GeneLab_999

Posted on Feb 4

ComfyUI-AceMusic: The First Full Implementation of ACE-Step 1.5 Features That "Weren't Yet Supported"

#ai #news #python #showdev

TL;DR

On February 3rd, 2026, the official ComfyUI blog announced ACE-Step 1.5 support with a notable caveat: "Cover, Repaint, and other features aren't yet supported in ComfyUI."

The next day, I released ComfyUI-AceMusic — a complete implementation of all 15 ACE-Step 1.5 features as ComfyUI nodes.

Key highlights:

World-first: Full Cover, Repaint, Edit, Retake, Extend support in ComfyUI
15 nodes covering every ACE-Step 1.5 capability
Modular architecture that eliminates widget ordering issues
Windows + Python 3.13+ compatible using soundfile/scipy instead of problematic torchaudio backends
HeartMuLa interoperability for hybrid AI music workflows

GitHub: github.com/hiroki-abe-58/ComfyUI-AceMusic

The Problem: Official Support Was Incomplete

ACE-Step 1.5 is a game-changer for open-source music generation. It outperforms most commercial alternatives, runs on consumer hardware (4GB VRAM), and generates full songs in under 10 seconds on an RTX 3090.

When ComfyUI announced native support, the community was excited. But there was a catch.

From the official ComfyUI blog (February 3rd, 2026):

"ACE-Step 1.5 has a few more tricks up its sleeve. These aren't yet supported in ComfyUI, but we have no doubt the community will figure it out."

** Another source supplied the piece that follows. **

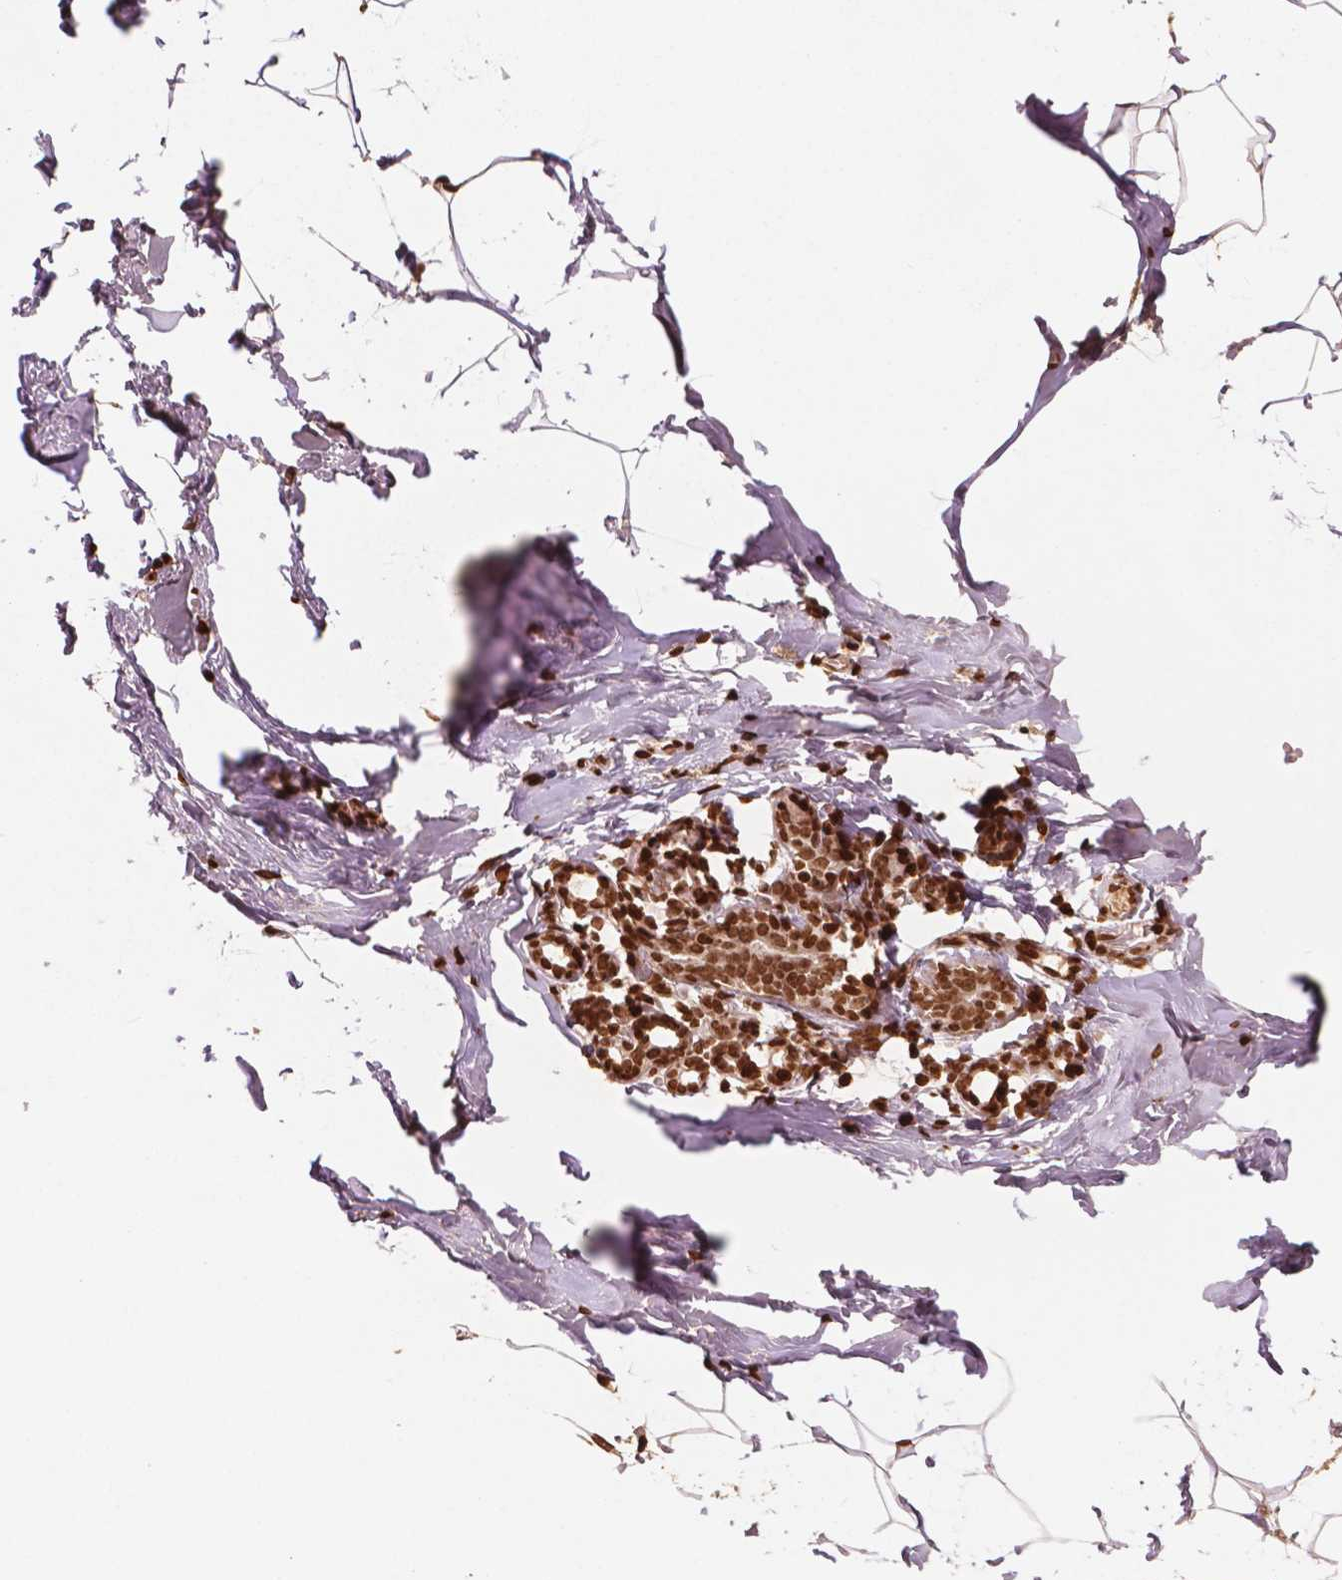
{"staining": {"intensity": "strong", "quantity": ">75%", "location": "nuclear"}, "tissue": "breast", "cell_type": "Adipocytes", "image_type": "normal", "snomed": [{"axis": "morphology", "description": "Normal tissue, NOS"}, {"axis": "topography", "description": "Breast"}], "caption": "A brown stain highlights strong nuclear positivity of a protein in adipocytes of benign breast. The staining was performed using DAB (3,3'-diaminobenzidine), with brown indicating positive protein expression. Nuclei are stained blue with hematoxylin.", "gene": "H3C7", "patient": {"sex": "female", "age": 32}}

The "tricks" they mentioned? Only the most powerful features of ACE-Step 1.5:

Feature	Description	Official Support
Cover	Transform any song into a different style	❌ Not supported
Repaint	Regenerate specific sections of audio	❌ Not supported
Edit	Change tags/lyrics while preserving melody	❌ Not supported
Retake	Create variations of existing audio	❌ Not supported
Extend	Add new content before/after audio	❌ Not supported

So I built them.

What ComfyUI-AceMusic Offers

Complete Feature Coverage

Node	Function
Model Loader	Downloads and caches ACE-Step 1.5 models
Settings	Configure generation parameters
Generator	Text-to-Music generation
Lyrics Input	Dedicated lyrics input with section markers
Caption Input	Style/genre description input
Cover	Transform existing audio into different styles
Repaint	Regenerate specific time ranges
Retake	Create variations with same settings
Extend	Add content to beginning or end
Edit	Change tags/lyrics, preserve melody (FlowEdit)
Conditioning	Combine parameters into conditioning object
Generator (from Cond)	Generate from conditioning
Load LoRA	Load fine-tuned adapters
Understand	Extract metadata from audio
Create Sample	Generate params from natural language

Comparison with Existing Implementations

Implementation	ACE-Step Version	Cover	Repaint	Edit	Retake	Extend	Win 3.13+
ComfyUI Native	1.5	❌	❌	❌	❌	❌	Untested
billwuhao	1.0	Partial	✅	❌	❌	✅	Untested
ryanontheinside	1.0	❌	✅	❌	❌	✅	Untested
ComfyUI-AceMusic	1.5	✅	✅	✅	✅	✅	✅

Technical Deep Dive

1. Modular Architecture

Previous implementations crammed 30+ parameters into a single node, causing widget ordering issues — a known ComfyUI quirk where input field order can cause unexpected behavior.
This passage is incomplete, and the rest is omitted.